*Exercise directions*
Looking at the entries, how many lines hold the word "November"? State the number by itself.
Exercise inputs below:
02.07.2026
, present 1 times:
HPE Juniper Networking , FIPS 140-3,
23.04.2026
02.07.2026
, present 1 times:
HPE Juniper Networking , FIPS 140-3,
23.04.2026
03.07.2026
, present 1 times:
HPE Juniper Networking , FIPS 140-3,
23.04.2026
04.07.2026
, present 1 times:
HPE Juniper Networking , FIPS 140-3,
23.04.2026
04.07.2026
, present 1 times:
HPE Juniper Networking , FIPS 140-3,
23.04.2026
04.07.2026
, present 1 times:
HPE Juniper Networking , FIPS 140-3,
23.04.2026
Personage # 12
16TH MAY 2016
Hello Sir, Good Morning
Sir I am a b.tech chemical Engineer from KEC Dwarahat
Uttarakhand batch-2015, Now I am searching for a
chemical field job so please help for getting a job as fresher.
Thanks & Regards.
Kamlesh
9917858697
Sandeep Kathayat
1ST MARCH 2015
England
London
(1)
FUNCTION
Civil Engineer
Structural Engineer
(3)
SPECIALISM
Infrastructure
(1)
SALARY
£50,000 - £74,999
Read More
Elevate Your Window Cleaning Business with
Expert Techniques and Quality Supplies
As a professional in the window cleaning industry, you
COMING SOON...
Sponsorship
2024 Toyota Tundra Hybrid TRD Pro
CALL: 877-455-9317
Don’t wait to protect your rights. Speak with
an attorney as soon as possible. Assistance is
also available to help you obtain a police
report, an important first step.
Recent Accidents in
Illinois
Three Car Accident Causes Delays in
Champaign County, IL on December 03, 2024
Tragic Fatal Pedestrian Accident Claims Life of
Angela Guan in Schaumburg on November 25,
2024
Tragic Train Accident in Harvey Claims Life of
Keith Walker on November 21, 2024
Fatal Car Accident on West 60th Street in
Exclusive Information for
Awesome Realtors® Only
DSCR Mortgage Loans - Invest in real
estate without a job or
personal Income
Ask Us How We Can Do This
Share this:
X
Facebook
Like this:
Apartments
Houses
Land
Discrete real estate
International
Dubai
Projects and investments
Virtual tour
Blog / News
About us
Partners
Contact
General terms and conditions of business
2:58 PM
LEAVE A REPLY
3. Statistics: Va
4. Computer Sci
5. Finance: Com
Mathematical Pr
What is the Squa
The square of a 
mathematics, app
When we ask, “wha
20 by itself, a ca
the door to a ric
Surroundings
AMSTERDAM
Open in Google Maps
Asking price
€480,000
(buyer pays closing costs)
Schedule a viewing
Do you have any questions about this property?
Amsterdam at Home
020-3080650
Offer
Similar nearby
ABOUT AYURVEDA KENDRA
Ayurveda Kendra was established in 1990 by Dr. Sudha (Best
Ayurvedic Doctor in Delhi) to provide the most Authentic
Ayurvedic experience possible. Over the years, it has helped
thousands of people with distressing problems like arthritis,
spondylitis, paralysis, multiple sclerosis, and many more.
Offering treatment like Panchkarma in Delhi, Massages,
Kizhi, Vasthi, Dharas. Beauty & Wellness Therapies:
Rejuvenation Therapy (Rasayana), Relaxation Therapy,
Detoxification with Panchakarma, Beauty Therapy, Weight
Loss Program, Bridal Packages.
End of Exercise inputs.
*Expected answer*
2